Hawaii, MWC join forces for the better


    According to sources such as ESPN and the Honolulu Star-Advertiser, the University of Hawaii is in the finalizing stages of having its football team join the Mountain West Conference for the 2012 season. Oh my poor, conflicted soul.

    Being born and raised in Hawaii, I’ve been a Warriors fan for the past 18 years. I have fond memories of covering them on the sidelines as a intern for KHON2 News in Honolulu, and I vividly remember the 2007 campaign, led by Colt Brennan, that sent Hawaii to its first BCS game. I rejoice at the move that will showcase and exemplify UH’s talent.

    Then I remember that I am also a diehard Horned Frog. I also remember that TCU plays in the Mountain West. I then realize that I’ll no longer have a conference difference to allow me to cheer for both teams.

    Regardless of my conflicted fan followings, the change of conferences makes perfect sense for both the Mountain West and the University of Hawaii. For the conference, it gains a team that always has had a solid offense. Ever since the days of June Jones, putting up video game-like numbers in points scored and offensive production is a recurring theme for the Warriors. This season, UH ranks first in passing yardage and ranks in the top 20 in points scored. Warriors quarterback Bryant Moniz just came off a game where he threw for a school record 560 yards against San Jose State. Such an offense would be a wonderful addition to the Mountain West.

    The MWC also gets a consistent, winning team. Including the 2010 Sheraton Hawaii bowl, to which Hawaii has accepted an invitation, Hawaii has been to a bowl game six out of the past eight years, including one BCS appearance. Consistency like that is something the Mountain West Conference will love. Teams in the conference will love Hawaii too 8212; they would get a trip to Hawaii every other year for a game.

    The University of Hawaii also collects many benefits with the move. By leaving the already decimated Western Athletic Conference, Hawaii would retain classic rivalries against Boise State, Nevada and Fresno State. Along with other teams like Air Force and San Diego State in the mix, Hawaii would get plenty of excellent football, week in and week out.

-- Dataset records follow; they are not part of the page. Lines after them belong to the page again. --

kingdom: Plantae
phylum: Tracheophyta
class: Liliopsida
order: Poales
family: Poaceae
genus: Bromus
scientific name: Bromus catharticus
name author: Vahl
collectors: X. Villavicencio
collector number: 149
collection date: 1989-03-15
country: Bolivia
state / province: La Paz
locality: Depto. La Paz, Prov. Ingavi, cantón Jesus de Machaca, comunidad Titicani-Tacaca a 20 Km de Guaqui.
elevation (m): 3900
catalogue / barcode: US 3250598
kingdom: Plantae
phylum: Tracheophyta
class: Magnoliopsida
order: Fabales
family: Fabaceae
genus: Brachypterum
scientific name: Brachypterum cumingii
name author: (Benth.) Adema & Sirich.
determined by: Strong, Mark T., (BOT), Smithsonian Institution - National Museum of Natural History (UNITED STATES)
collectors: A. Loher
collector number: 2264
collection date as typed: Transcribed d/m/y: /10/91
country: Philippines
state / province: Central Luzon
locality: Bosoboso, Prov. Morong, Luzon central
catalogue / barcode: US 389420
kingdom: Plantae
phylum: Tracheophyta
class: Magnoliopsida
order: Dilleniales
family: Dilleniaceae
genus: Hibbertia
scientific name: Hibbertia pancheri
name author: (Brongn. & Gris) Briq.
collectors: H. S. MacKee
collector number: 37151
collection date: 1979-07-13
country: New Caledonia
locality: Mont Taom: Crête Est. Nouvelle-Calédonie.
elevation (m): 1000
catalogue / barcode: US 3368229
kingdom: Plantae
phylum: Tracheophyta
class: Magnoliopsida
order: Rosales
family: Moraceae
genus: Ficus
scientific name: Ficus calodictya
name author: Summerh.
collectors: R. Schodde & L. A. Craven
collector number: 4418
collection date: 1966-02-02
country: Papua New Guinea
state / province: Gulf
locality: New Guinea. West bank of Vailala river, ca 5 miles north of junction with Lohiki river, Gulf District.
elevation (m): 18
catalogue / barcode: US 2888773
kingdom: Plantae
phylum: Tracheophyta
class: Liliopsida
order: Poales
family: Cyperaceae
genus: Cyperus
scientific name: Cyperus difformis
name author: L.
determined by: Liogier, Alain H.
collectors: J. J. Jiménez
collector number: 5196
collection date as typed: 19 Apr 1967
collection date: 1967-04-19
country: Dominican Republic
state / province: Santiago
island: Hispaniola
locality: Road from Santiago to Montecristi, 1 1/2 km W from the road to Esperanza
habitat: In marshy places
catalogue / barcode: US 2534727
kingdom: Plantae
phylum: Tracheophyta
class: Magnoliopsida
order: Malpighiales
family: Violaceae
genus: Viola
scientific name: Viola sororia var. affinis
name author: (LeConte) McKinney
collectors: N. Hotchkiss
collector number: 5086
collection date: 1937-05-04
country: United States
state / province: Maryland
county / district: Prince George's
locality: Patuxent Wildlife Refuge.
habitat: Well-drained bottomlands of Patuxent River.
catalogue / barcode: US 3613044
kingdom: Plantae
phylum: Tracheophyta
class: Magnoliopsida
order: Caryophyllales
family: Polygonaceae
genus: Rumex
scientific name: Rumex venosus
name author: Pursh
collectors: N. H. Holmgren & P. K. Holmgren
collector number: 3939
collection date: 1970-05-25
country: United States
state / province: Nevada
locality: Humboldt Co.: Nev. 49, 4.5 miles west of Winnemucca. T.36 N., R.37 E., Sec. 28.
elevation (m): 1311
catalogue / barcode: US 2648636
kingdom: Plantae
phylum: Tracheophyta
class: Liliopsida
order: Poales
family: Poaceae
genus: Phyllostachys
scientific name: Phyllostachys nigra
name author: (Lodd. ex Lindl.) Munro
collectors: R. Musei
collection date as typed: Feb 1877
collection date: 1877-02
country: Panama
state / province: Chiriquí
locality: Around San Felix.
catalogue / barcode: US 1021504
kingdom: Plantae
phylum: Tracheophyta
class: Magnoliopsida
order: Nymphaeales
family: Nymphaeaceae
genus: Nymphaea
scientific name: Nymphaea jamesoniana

    The move also helps Hawaii with recruiting. As the WAC is now filled with teams located in central parts of the United States, such as Louisiana Tech and Texas State, Hawaii would have seen its West Coast recruiting wells dry up. By moving to the MWC, Hawaii will get to play more games that reach their target markets, such as California with Fresno State, Nevada with UNLV and the Pacific Northwest with Boise State. Being able to play in such markets will continue to provide better players for future Hawaii teams.

    With a move to the MWC, Hawaii also limits the traveling it has to do every year. Having to endure a six-hour flight over 3,000 miles of ocean is pretty taxing on any team, both physically and financially.

    One of the supposed clauses for the move, as reported by ESPN, is that Hawaii would gain an additional home game, which would let them play only five games on the mainland and seven games in Aloha Stadium. It’s an offer that Hawaii would relish. More home games would mean less traveling and more revenue for the university. It makes the Mountain West look even more attractive for the Warriors.

    The move makes so much sense for both sides. The Mountain West collects a great team that would provide solid competition, and Hawaii gets better incentives than the WAC could offer. Old rivalries would stay for Hawaii, and the Mountain West would get another boost to make a BCS case. It’s a match quite literally “made in paradise.” 2012 will be a great year for the Mountain West. I hope that by then, I will be able to get my conflicted soul to shut up.

    J.D. Moore is a freshman journalism major from Honolulu, Hawaii.